As with all legislative changes, the proportionality of the amendments to mental health legislation in Ireland's 2020 Act will ultimately depend on implementation on the ground (Sen, 2009). Independent psychiatrists might well feel that, in particular cases, they cannot examine a given patient in person (owing to public health guidance) or remotely (owing to the patient's mental state on the day), and it is not clear how tribunals will respond to independent reports that outline this. It is also not clear to what extent Ireland's Mental Health Commission will need to constitute one-person as opposed to three-person tribunals, as this will only become apparent as the public health emergency unfolds. All of these matters will require careful monitoring and study, and it is to be hoped that all efforts will be made to minimise any dilution of, or delay to, the review process.

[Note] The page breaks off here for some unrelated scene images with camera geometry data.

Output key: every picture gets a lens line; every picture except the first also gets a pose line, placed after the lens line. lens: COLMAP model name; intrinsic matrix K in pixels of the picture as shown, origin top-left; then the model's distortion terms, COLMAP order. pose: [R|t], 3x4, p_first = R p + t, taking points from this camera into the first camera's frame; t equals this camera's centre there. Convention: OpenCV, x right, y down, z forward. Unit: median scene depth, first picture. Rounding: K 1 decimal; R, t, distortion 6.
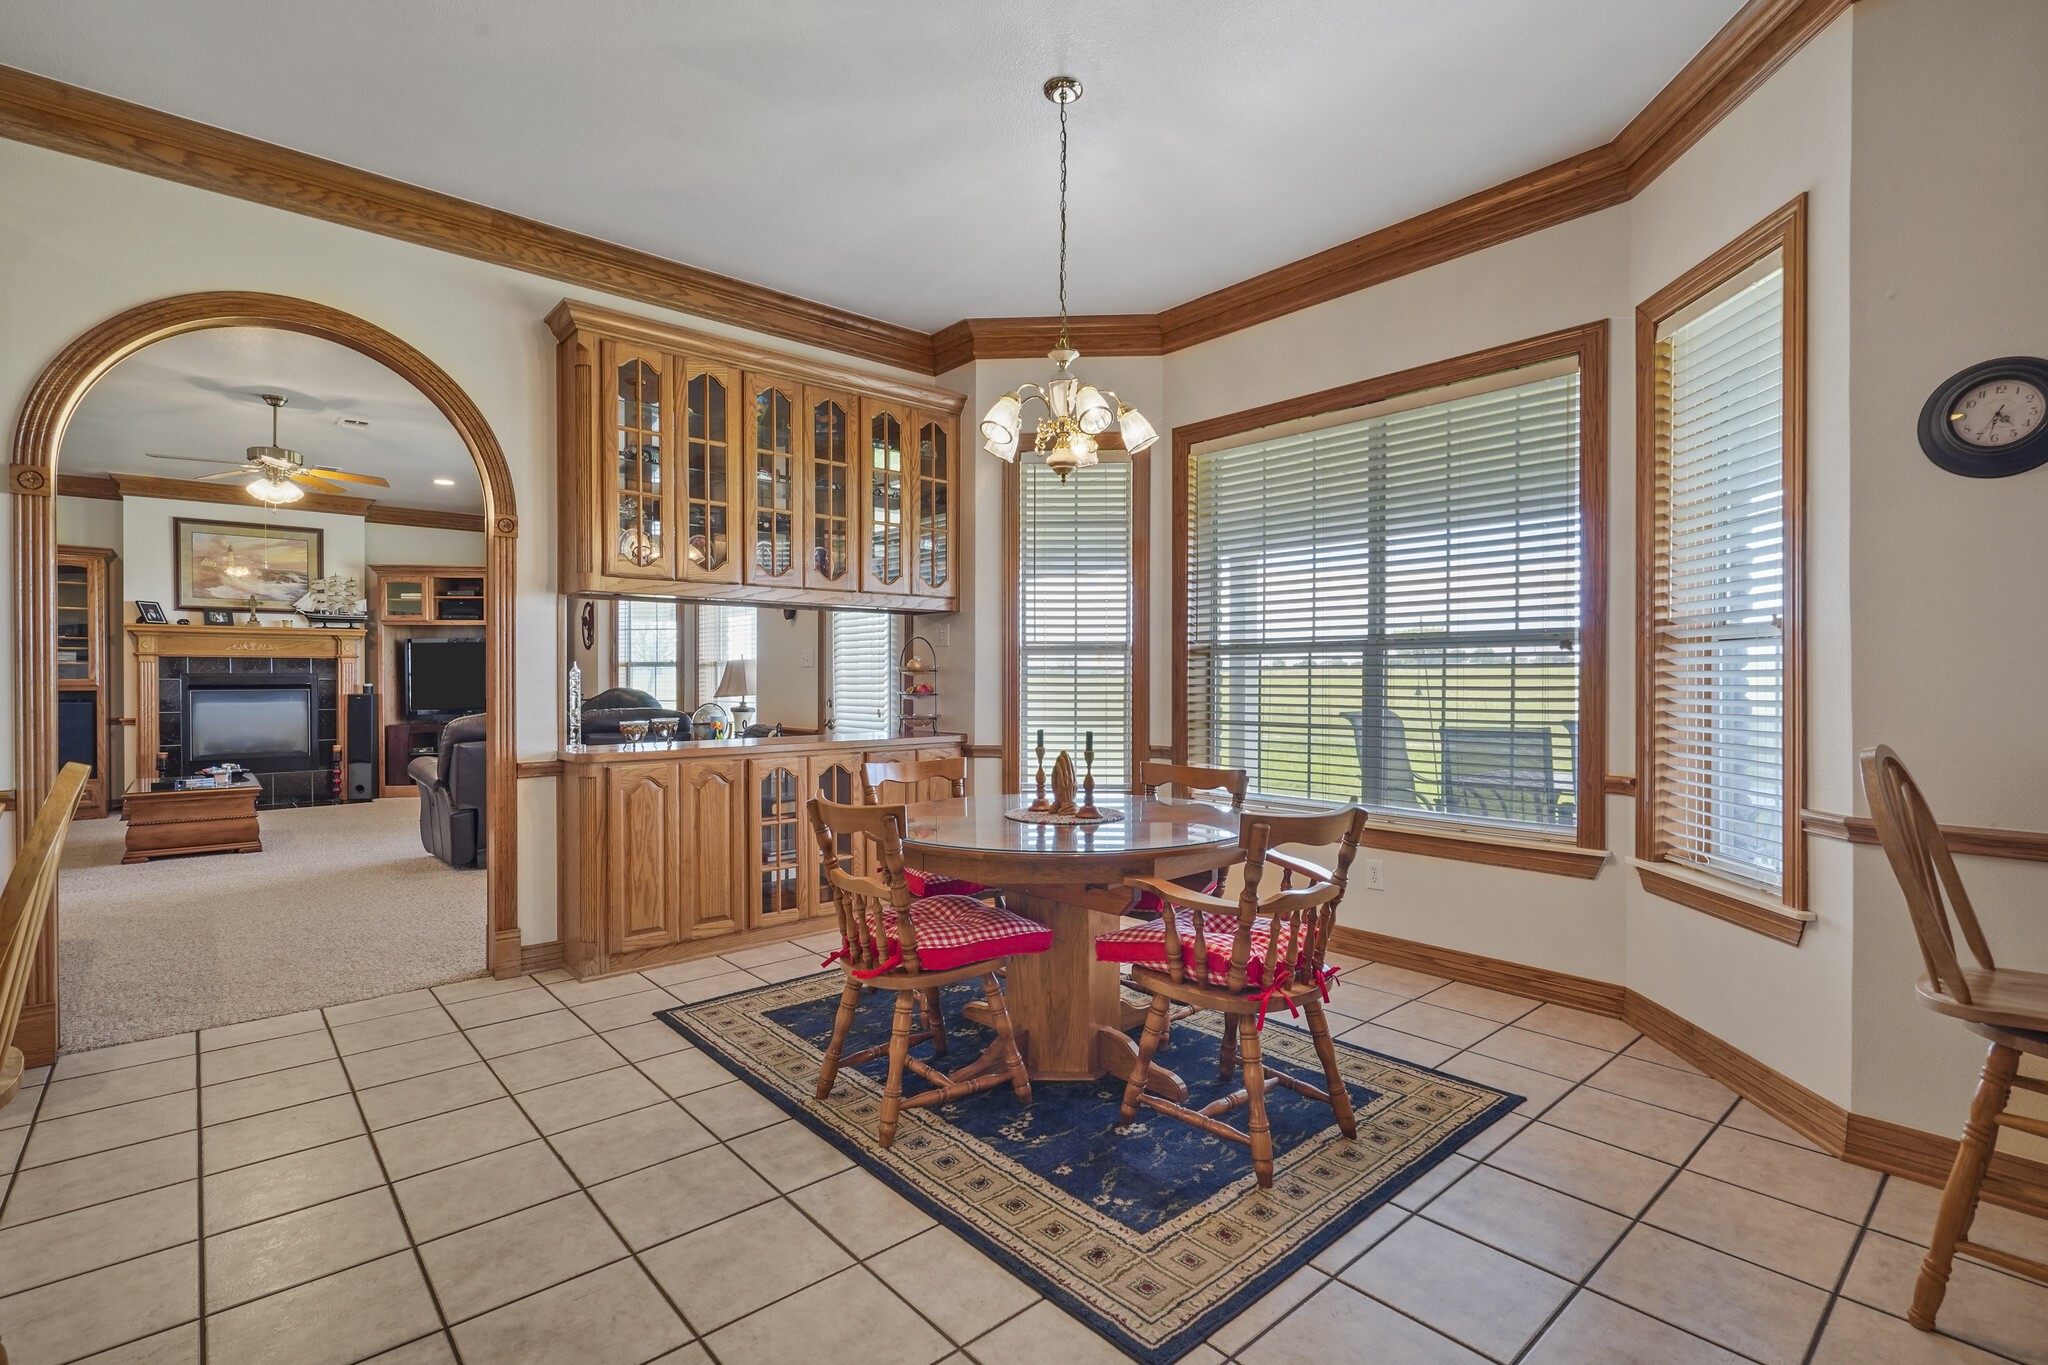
lens RADIAL K [[953.5, 0, 1023.2], [0, 953.5, 682.1], [0, 0, 1]] dist [-0.004948, 0.000497]
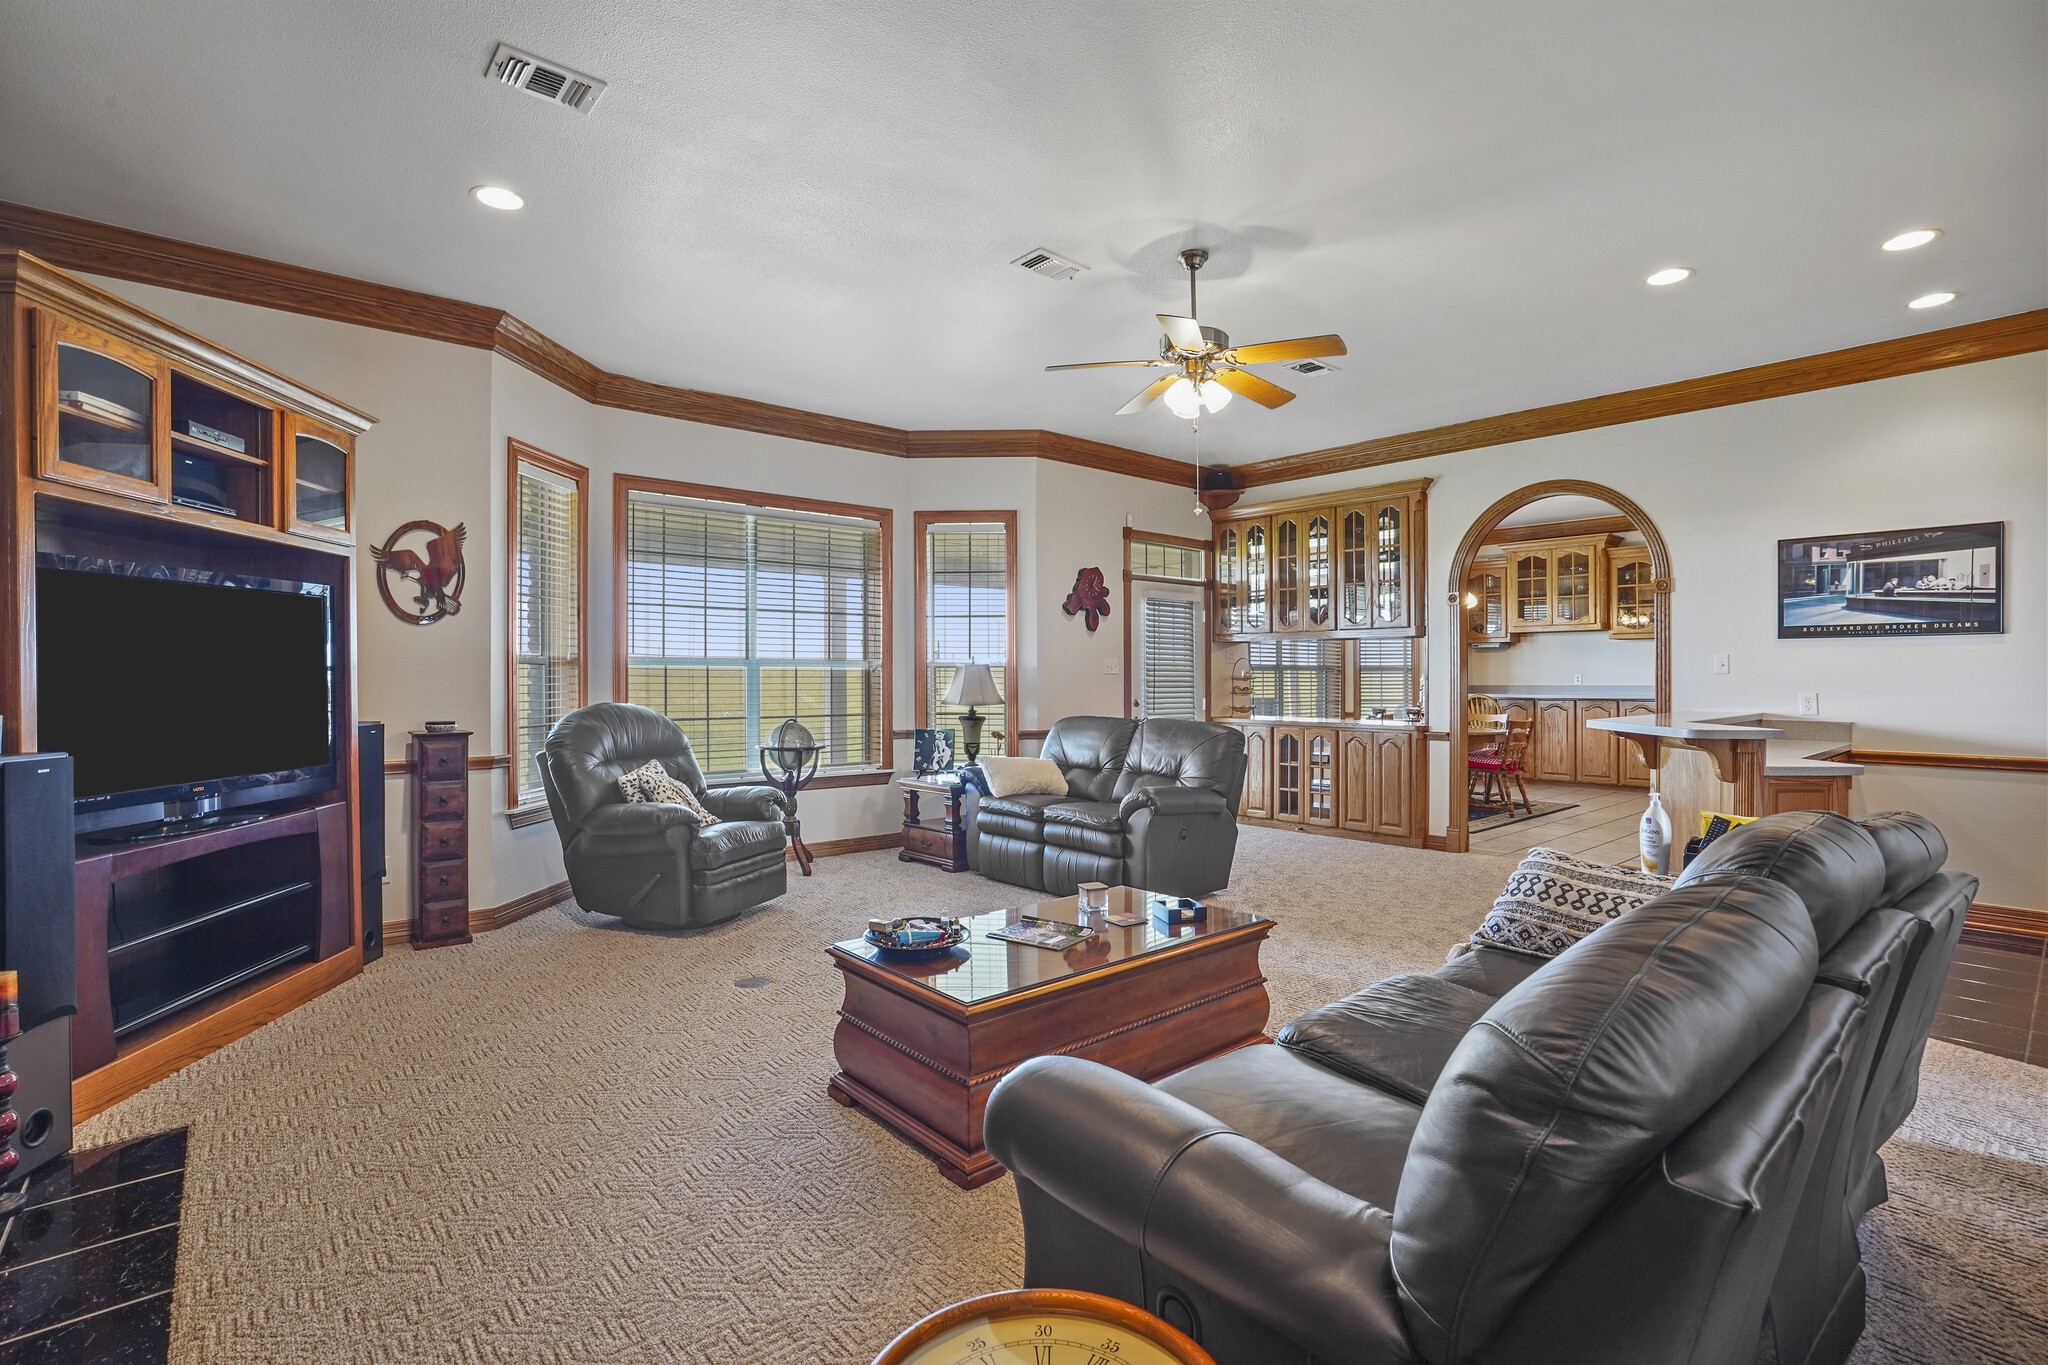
lens RADIAL K [[953.5, 0, 1045.7], [0, 953.5, 679.8], [0, 0, 1]] dist [-0.004948, 0.000497]
pose [[0.007702, -0.005708, 0.999954, -0.977949], [0.007040, 0.999959, 0.005654, -0.007283], [-0.999946, 0.006996, 0.007742, 0.744445]]
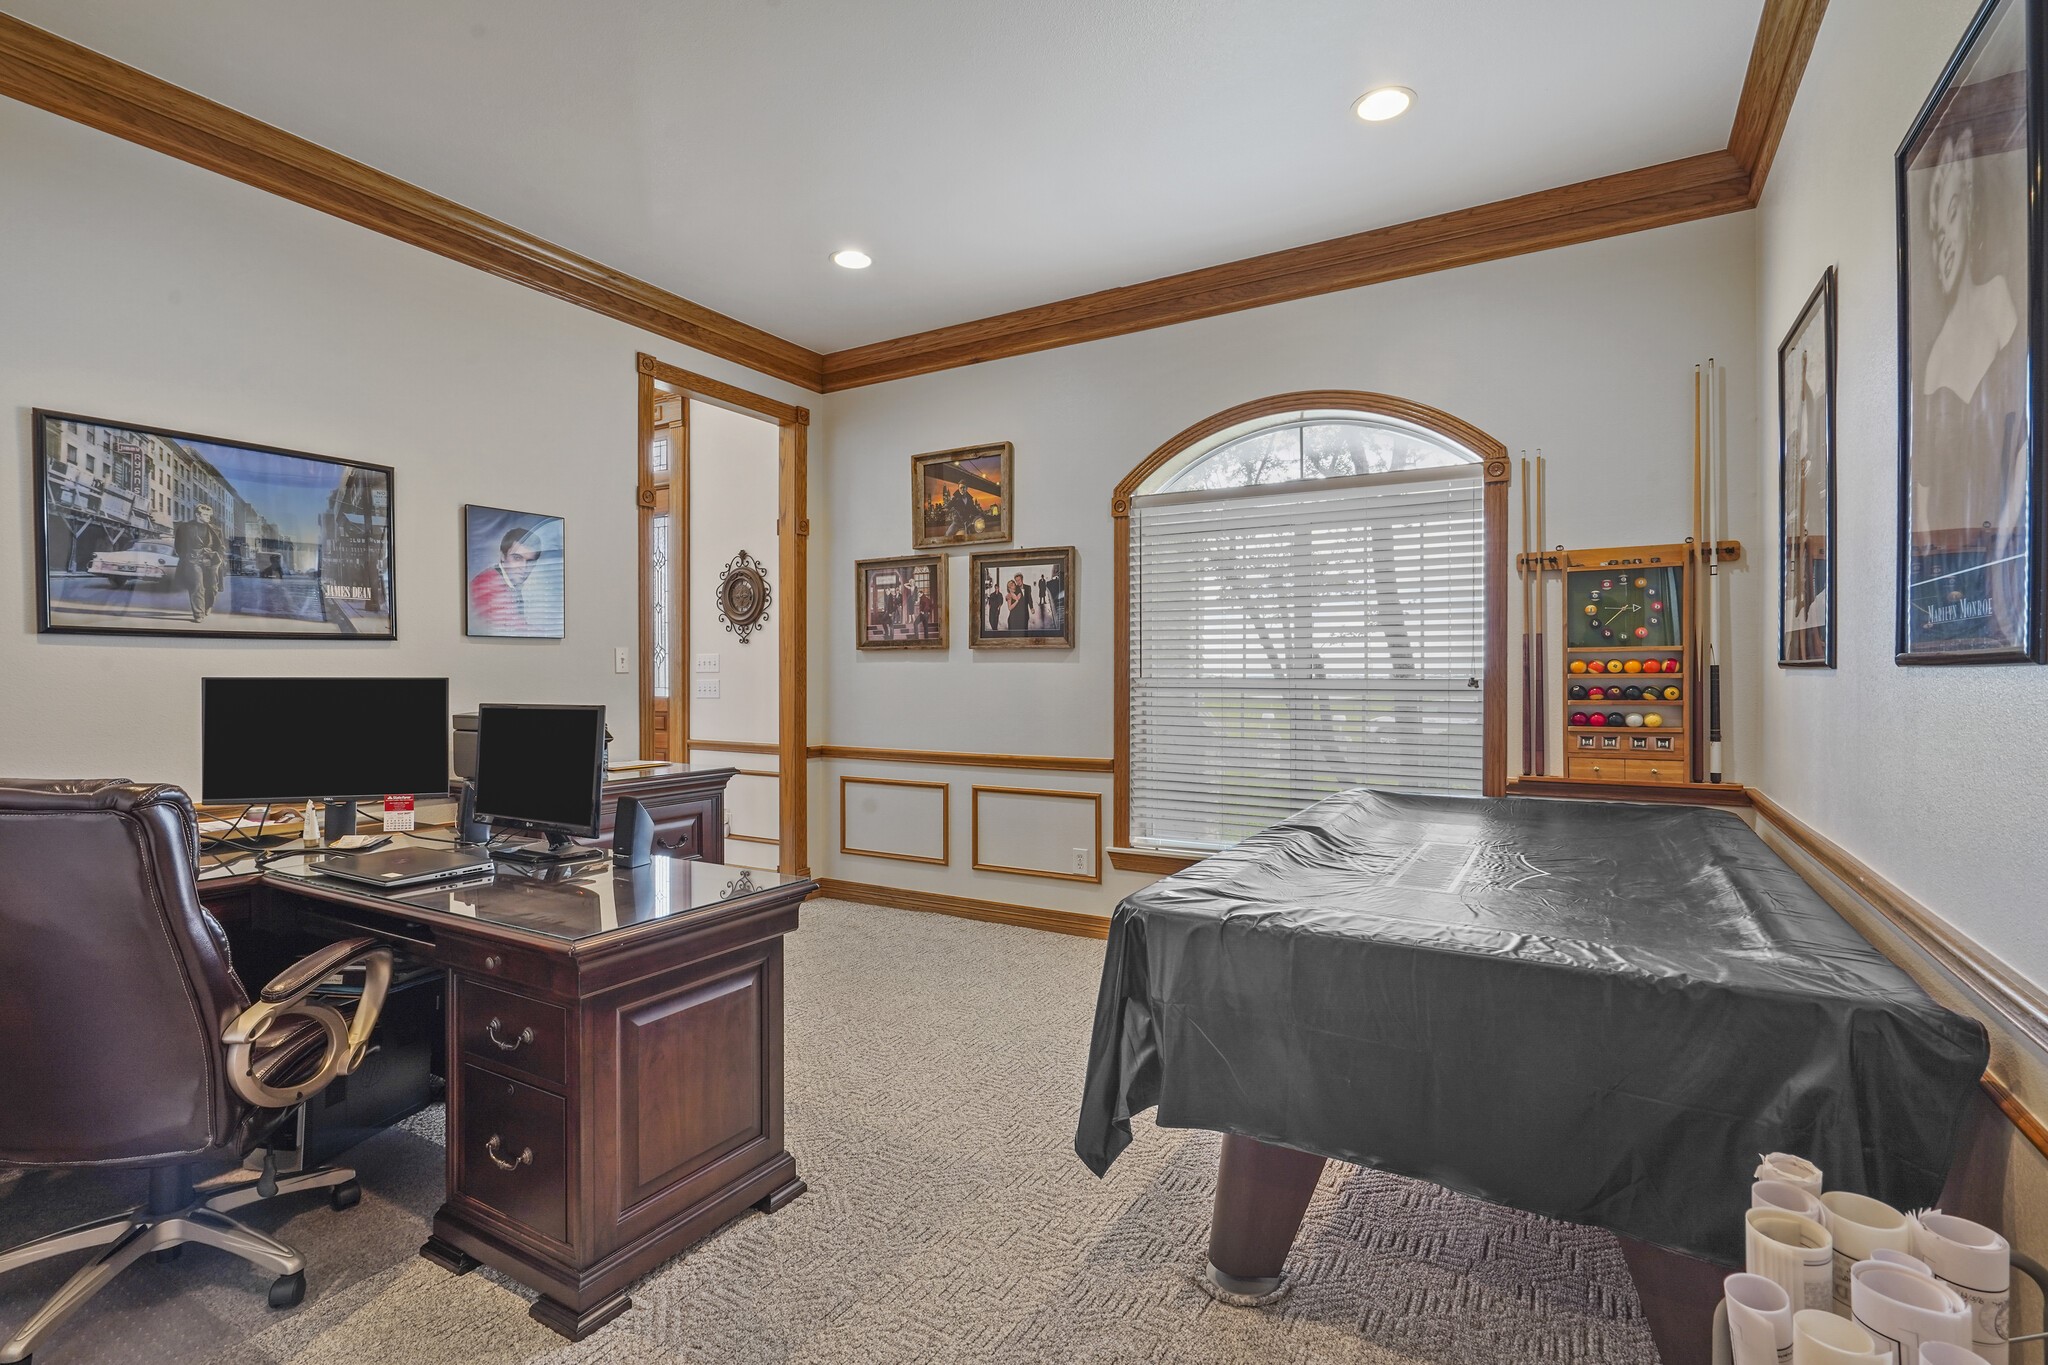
lens RADIAL K [[953.5, 0, 1027.4], [0, 953.5, 671.7], [0, 0, 1]] dist [-0.004948, 0.000497]
pose [[-0.952396, 0.001092, -0.304862, -0.722556], [-0.001095, 0.999975, 0.007001, -0.009665], [0.304862, 0.007001, -0.952371, 0.916296]]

Finally, it is not clear how patients and their legal representatives will respond to these new arrangements. While the need for modifications in light of Covid-19 is clear and is likely to be universally agreed, the proportionality of these changes and how they work out in practice are yet to be established. With good communication, efficient team-working and close adherence to professional codes of practice and ethics, it is hoped that these amendments will result in a review system that is as reasonable, robust and reassuring as these highly unusual circumstances permit.
Animal and human rights
Not applicable.
Role of the funding source
This study had no funding.
Declaration of Competing Interest
The author was a member of the Expert Group on the Review of the Mental Health Act, 2001 (2015); was consulted by various parties at different stages in the development of the Emergency Measures in the Public Interest (Covid-19) Act, 2020; and is Editor-in-Chief of the International Journal of Law and Psychiatry and a co-editor of this special issue, but he played no role in the management of this paper during the editorial process. There is no other interest to declare.
Acknowledgements
The author is very grateful to the co-editors of this special issue and the peer-reviewers.